5 thoughts on “Week Two Questions: Beowulf Grows??

  1. This was very interesting! I’ve also been thinking a lot about Beowulf’s death scene and how willing he was to just die. I think it’s because he sacrificed himself in such a way that the soldiers could never stop talking about. He died, but as a result the dragon died too. And since the dragon died, that meant the found treasure would be attributed to him. He paid for his life in gold, and I think that’s why he was okay with it. Kinda twisted lol

  2. Really enjoed this! I found Beowulfs death so interestingly out of character for him, it was one of the only moments where beaowulf accepts defeat. I think that the emphasis on the line “that was a good king” is so important when it comes to beowulf because he is so focused on being a “good king” and yet he has no sons, no heir. So how was he a good king?
    Crazy stuff!

  3. This post was one of the more interesting ones to read. The way that I looked at Beowulf’s final battle with the dragon is that he wanted one last heroic deed or one last big/great battle before he passed on to the other side. And he wanted to go down as one of history’s greatest heros and I think that’s why he was fine with dying. Even though he died and the dragon died with him, he finished his life’s work. At least, that’s the way I’m looking at it.
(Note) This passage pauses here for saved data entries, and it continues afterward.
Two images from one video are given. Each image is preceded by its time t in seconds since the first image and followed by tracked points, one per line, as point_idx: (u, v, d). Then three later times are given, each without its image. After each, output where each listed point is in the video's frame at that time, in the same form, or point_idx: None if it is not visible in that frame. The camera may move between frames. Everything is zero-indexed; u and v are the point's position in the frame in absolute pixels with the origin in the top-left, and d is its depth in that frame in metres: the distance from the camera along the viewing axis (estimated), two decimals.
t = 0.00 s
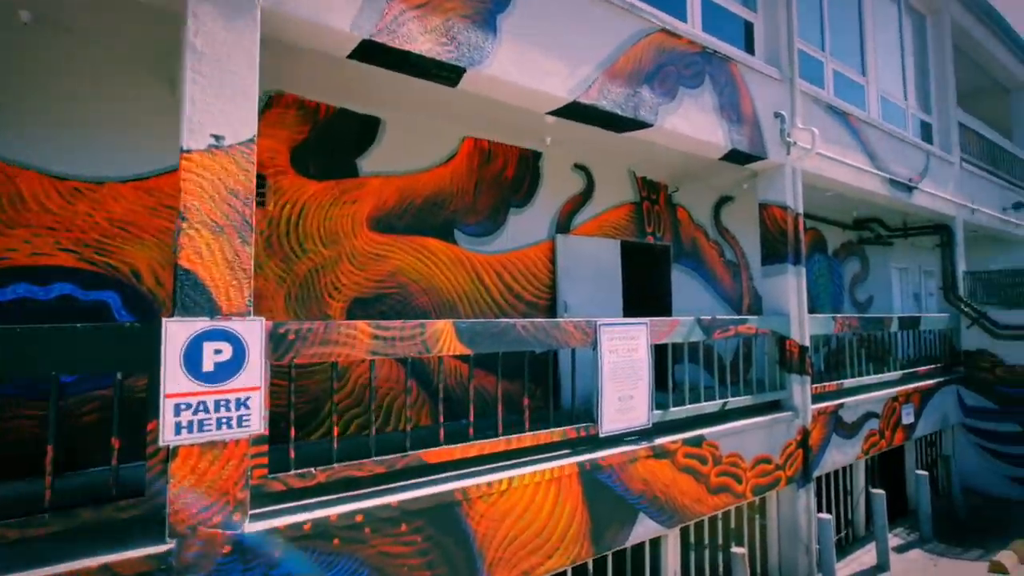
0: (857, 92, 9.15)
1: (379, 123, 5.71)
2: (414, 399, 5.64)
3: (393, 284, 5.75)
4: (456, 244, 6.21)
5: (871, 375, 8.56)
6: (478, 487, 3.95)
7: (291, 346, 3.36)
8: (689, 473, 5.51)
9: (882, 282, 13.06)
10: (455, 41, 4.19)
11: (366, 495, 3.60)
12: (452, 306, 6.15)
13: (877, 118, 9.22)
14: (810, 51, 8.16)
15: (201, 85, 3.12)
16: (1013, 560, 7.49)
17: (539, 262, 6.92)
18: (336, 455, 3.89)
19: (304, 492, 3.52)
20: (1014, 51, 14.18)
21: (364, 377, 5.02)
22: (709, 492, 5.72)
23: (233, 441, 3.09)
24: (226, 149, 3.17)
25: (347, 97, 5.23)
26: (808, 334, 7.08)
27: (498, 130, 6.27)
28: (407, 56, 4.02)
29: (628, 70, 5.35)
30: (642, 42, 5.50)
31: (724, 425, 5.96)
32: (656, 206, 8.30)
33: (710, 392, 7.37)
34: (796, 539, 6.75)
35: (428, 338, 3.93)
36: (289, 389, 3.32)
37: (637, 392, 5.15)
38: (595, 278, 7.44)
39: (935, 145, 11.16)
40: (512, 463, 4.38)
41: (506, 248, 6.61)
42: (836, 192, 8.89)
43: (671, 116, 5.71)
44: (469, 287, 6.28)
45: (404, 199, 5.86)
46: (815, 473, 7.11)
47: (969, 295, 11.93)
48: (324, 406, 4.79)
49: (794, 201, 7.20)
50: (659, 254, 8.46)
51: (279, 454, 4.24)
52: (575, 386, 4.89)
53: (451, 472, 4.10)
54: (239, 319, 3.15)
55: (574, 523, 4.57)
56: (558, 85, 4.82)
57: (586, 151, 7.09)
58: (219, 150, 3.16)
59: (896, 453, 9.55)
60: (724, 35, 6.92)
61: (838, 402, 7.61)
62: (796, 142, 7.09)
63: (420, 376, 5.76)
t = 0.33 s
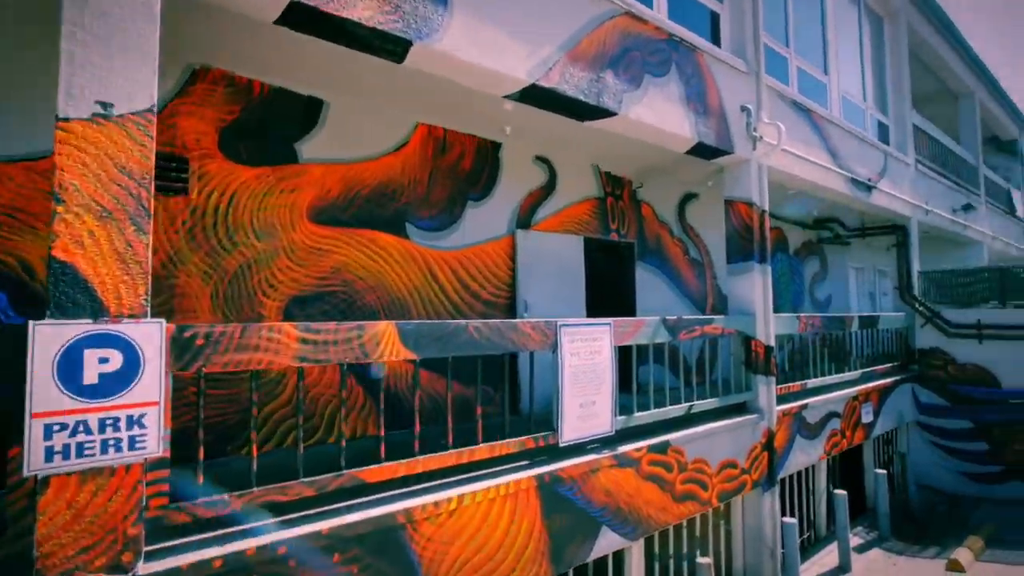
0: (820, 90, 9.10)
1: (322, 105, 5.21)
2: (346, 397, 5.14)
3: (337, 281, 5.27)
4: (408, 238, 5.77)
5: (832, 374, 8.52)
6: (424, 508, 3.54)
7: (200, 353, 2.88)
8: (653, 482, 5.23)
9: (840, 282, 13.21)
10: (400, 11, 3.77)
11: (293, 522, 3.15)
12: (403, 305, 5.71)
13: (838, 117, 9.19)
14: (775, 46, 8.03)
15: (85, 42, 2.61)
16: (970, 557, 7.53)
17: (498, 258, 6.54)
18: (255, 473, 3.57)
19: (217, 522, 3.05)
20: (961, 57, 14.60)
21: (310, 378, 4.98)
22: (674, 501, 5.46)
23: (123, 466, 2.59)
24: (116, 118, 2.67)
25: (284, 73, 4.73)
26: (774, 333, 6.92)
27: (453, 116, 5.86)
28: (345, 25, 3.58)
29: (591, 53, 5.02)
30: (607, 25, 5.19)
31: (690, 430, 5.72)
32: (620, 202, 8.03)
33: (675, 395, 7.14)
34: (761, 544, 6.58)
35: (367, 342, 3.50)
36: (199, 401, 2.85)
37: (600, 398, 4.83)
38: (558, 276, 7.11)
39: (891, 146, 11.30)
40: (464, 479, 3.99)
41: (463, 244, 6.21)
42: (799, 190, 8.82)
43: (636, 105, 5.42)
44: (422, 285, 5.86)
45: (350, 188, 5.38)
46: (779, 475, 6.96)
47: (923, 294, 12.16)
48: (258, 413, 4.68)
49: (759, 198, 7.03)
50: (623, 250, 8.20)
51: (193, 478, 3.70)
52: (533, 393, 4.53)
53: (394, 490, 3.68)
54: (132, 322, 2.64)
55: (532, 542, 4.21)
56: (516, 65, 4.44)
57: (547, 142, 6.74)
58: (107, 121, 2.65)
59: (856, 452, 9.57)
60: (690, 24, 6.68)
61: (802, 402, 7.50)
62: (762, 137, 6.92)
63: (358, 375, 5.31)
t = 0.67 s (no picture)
0: (784, 87, 9.02)
1: (256, 83, 4.71)
2: (279, 410, 4.75)
3: (273, 277, 4.77)
4: (355, 232, 5.30)
5: (795, 374, 8.43)
6: (359, 535, 3.12)
7: (79, 364, 2.41)
8: (616, 492, 4.92)
9: (800, 281, 13.30)
10: None
11: (198, 559, 2.69)
12: (349, 303, 5.25)
13: (802, 115, 9.14)
14: (741, 40, 7.87)
15: None
16: (929, 556, 7.53)
17: (455, 253, 6.14)
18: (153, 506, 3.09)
19: (102, 564, 2.55)
20: (915, 61, 14.93)
21: (235, 389, 4.51)
22: (638, 511, 5.17)
23: None
24: None
25: (210, 46, 4.22)
26: (739, 333, 6.74)
27: (404, 100, 5.43)
28: None
29: (552, 34, 4.68)
30: (569, 4, 4.85)
31: (655, 435, 5.45)
32: (584, 197, 7.73)
33: (639, 396, 6.89)
34: (726, 550, 6.38)
35: (293, 346, 3.06)
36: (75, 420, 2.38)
37: (561, 404, 4.50)
38: (518, 274, 6.75)
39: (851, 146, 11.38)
40: (409, 498, 3.58)
41: (416, 238, 5.78)
42: (763, 188, 8.70)
43: (600, 92, 5.10)
44: (370, 283, 5.40)
45: (288, 175, 4.88)
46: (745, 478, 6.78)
47: (879, 293, 12.33)
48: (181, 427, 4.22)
49: (725, 194, 6.84)
50: (587, 247, 7.92)
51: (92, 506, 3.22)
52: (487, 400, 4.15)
53: (327, 514, 3.25)
54: None
55: (485, 565, 3.83)
56: (470, 41, 4.06)
57: (507, 131, 6.37)
58: None
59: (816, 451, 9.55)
60: (657, 11, 6.42)
61: (767, 403, 7.36)
62: (728, 131, 6.72)
63: (296, 381, 4.87)
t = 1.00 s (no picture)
0: (749, 83, 8.88)
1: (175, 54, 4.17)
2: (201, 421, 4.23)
3: (196, 273, 4.24)
4: (293, 224, 4.81)
5: (758, 374, 8.30)
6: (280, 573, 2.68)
7: None
8: (577, 505, 4.59)
9: (761, 279, 13.34)
10: None
11: None
12: (285, 302, 4.76)
13: (766, 111, 9.03)
14: (707, 32, 7.67)
15: None
16: (888, 556, 7.49)
17: (406, 248, 5.70)
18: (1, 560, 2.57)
19: None
20: (872, 64, 15.18)
21: (147, 402, 3.91)
22: (601, 523, 4.86)
23: None
24: None
25: (116, 8, 3.69)
26: (705, 333, 6.52)
27: (349, 80, 4.96)
28: None
29: (509, 10, 4.32)
30: None
31: (619, 442, 5.15)
32: (545, 190, 7.40)
33: (602, 398, 6.59)
34: (692, 558, 6.15)
35: (199, 354, 2.58)
36: None
37: (518, 412, 4.14)
38: (476, 271, 6.35)
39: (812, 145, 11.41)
40: (342, 524, 3.16)
41: (363, 232, 5.32)
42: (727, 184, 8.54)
43: (562, 75, 4.76)
44: (310, 280, 4.91)
45: (214, 158, 4.35)
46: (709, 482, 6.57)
47: (838, 292, 12.44)
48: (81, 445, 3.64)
49: (691, 188, 6.61)
50: (549, 244, 7.58)
51: None
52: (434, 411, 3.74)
53: (244, 549, 2.80)
54: None
55: None
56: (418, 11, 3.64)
57: (463, 118, 5.96)
58: None
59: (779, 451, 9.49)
60: None
61: (732, 404, 7.17)
62: (694, 124, 6.50)
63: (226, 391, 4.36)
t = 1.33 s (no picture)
0: (714, 77, 8.70)
1: (71, 13, 3.59)
2: (108, 439, 3.69)
3: (97, 268, 3.71)
4: (218, 214, 4.30)
5: (723, 374, 8.13)
6: None
7: None
8: (535, 521, 4.23)
9: (723, 277, 13.30)
10: None
11: None
12: (210, 302, 4.24)
13: (730, 107, 8.86)
14: (672, 21, 7.41)
15: None
16: (851, 556, 7.42)
17: (352, 242, 5.23)
18: None
19: None
20: (830, 66, 15.37)
21: (32, 417, 3.36)
22: (561, 539, 4.51)
23: None
24: None
25: None
26: (670, 333, 6.26)
27: (284, 55, 4.47)
28: None
29: None
30: None
31: (581, 450, 4.82)
32: (505, 183, 7.01)
33: (565, 401, 6.26)
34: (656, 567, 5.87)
35: (64, 367, 2.08)
36: None
37: (469, 423, 3.74)
38: (429, 268, 5.93)
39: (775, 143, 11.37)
40: (259, 562, 2.70)
41: (301, 224, 4.83)
42: (692, 180, 8.33)
43: (520, 54, 4.39)
44: (239, 276, 4.40)
45: (120, 136, 3.81)
46: (674, 488, 6.32)
47: (798, 291, 12.49)
48: None
49: (657, 183, 6.34)
50: (509, 240, 7.20)
51: None
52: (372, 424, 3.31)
53: None
54: None
55: None
56: None
57: (415, 103, 5.52)
58: None
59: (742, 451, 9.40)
60: None
61: (696, 406, 6.94)
62: (659, 115, 6.23)
63: (135, 402, 3.84)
  4. With the death of the king, perhaps Beowulf does indeed grow as a person. It is often situations involving failure where characters learn and grow the most. Having to flee from the “massacre” can be seen as his first (or one of his first) real feelings that he failed. This could even be the reason (or one of the reasons) that Beowulf accepts his fate with the dragon. He might possibly have a better understanding of his own mortality after the death of his king along with him getting older as the new king. Between guilt and perhaps some wisdom, its clear that Beowulf see’s things differently as he got older. Great job and great post!

  5. Loved reading this! You brought up some points I hadn’t thought of! I love how you delve into Beowulf’s relationship with his god, especially at the end of his life. It really brings the whole Christianity vs Paganism to my mind again, and how the church was known for instilling absolute terror into its’ followers. It’s interesting to see Beowulf, a self-proclaimed demigod, fall to the fears of his “church”.